Coder Social home page Coder Social logo

Performance improvements about cdt HOT 21 CLOSED

artem-ogre avatar artem-ogre commented on June 19, 2024
Performance improvements

from cdt.

Comments (21)

artem-ogre avatar artem-ogre commented on June 19, 2024

More information can be found in: #37

from cdt.

starseeker avatar starseeker commented on June 19, 2024

It might be worth taking a look at https://github.com/nushoin/RTree to see if it could be of use for this purpose - I ended up using a slightly modded version of the https://github.com/DevHwan/RTree version for some work I did a couple years back, and it did OK (although I didn't hammer it with the sort of benchmarks you've got there, so I can't say definitely how it would compare.) I was using poly2tri for the CDT, but I did do quite a lot of data management and lookups using that RTree and it seemed to work fairly well.

from cdt.

artem-ogre avatar artem-ogre commented on June 19, 2024

Thanks for the suggestions @starseeker. I wander how cgal and Triangle do it. I doubt that some other rtree implementation will greatly outperform boost's...

from cdt.

artem-ogre avatar artem-ogre commented on June 19, 2024

I got a little bit of time to do the profiling.
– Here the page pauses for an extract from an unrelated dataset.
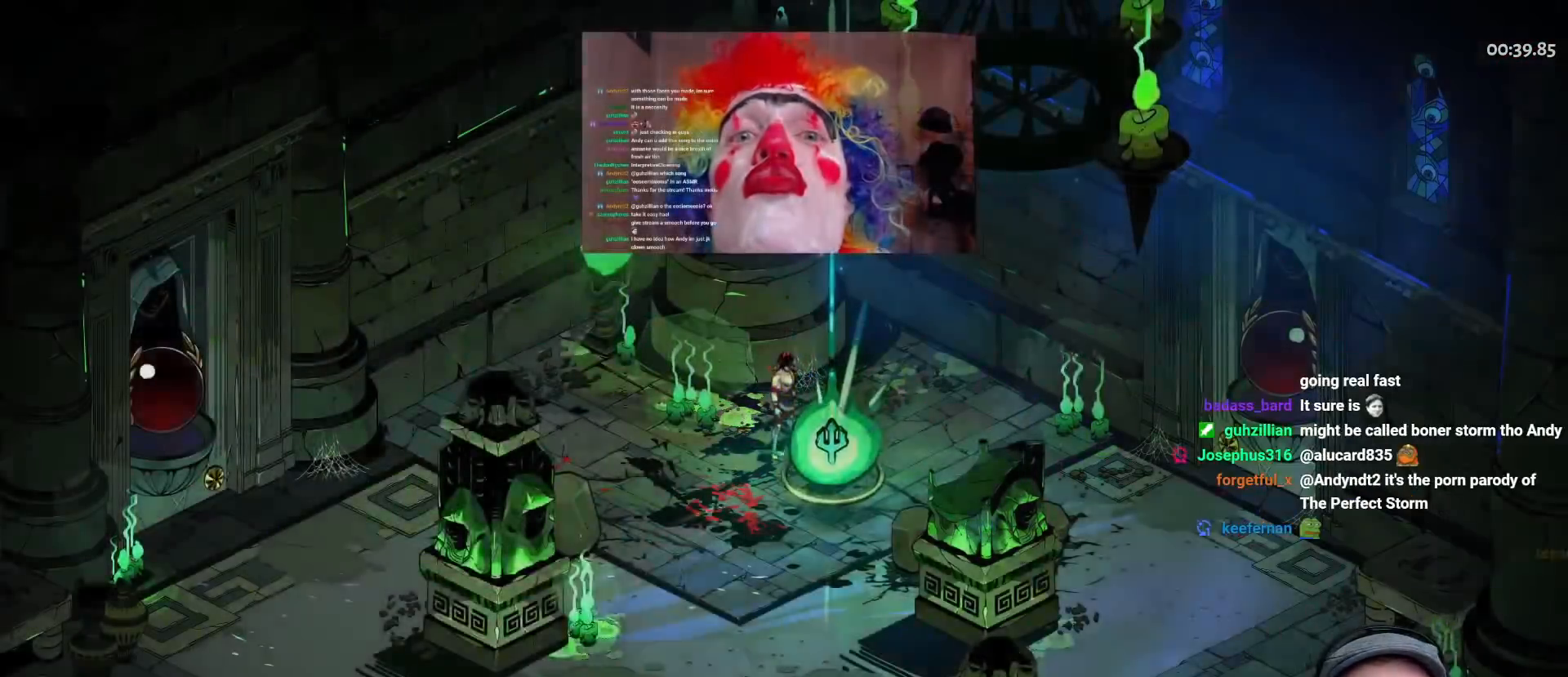
{"buttons": [], "left_stick": "center", "right_stick": "center", "events": [[50, "A", "down"], [150, "A", "up"]]}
From the data it seems that boost::rtree performance is not a bottleneck.

Original interactive flame graph as ZIP.

Flame Graph

flamegraph

Benchmark Code

#include "CDT.h"

typedef double CoordType;
typedef CDT::Triangulation<CoordType> Triangulation;
typedef CDT::V2d<CoordType> V2d;
typedef CDT::Vertex<CoordType> Vertex;
typedef CDT::Triangle Triangle;
typedef CDT::Box2d<CoordType> Box2d;
typedef CDT::Edge Edge;

#include <chrono>
#include <iostream>

int main(int argc, char* argv[])
{
    const size_t N = 1000;
    std::vector<V2d> vertices;
    vertices.reserve(N * N);
    for(size_t i = 0; i < N; ++i)
    {
        for(size_t j = 0; j < N; ++j)
        {
            vertices.push_back(V2d::make(i * 1e-5, j * 1e-5));
        }
    }

    using std::chrono::duration;
    using std::chrono::duration_cast;
    using std::chrono::high_resolution_clock;
    using std::chrono::milliseconds;
    auto t1 = high_resolution_clock::now();

    Triangulation triangulation(CDT::FindingClosestPoint::BoostRTree);
    triangulation.insertVertices(vertices);

    auto t2 = high_resolution_clock::now();
    /* Getting number of milliseconds as an integer. */
    auto ms_int = duration_cast<milliseconds>(t2 - t1);
    /* Getting number of milliseconds as a double. */
    duration<double, std::milli> ms_double = t2 - t1;
    std::cout << ms_int.count() << "ms\n";

    return 0;
}

from cdt.

AndreFecteau avatar AndreFecteau commented on June 19, 2024

I should of been more descriptive, you are correct that is flip needed is a larger issue when using a "quad" grid. Try profiling using random numbers and you will see the one that I posted earlier. What I expect is happening (a total guess) in this case is that when you have 4 points on a circle the Delaunay triangulation always flip the triangulation when something happens to any of the neighbour triangles. Since this entire mesh is made of 4 point Delaunay edge cases then there is a lot of flipping on every input. This would not happen in a random mesh.

from cdt.

AndreFecteau avatar AndreFecteau commented on June 19, 2024

I have also been implementing a simple KD-Tree and linking to CDT to see if my expectations were correct. From first benchmarking it seems like my KD-Tree for now was more efficient by a large margin but I don't remember the exact numbers and not really tested so far. I might have time this weekend to continue working on it and will update you with the numbers when I have them.

from cdt.

artem-ogre avatar artem-ogre commented on June 19, 2024

@AndreFecteau
Ah, right! I mindlessly grabbed the first benchmark as it showed some really bad timings. With random coordinates rtree indeed consumes most of the time.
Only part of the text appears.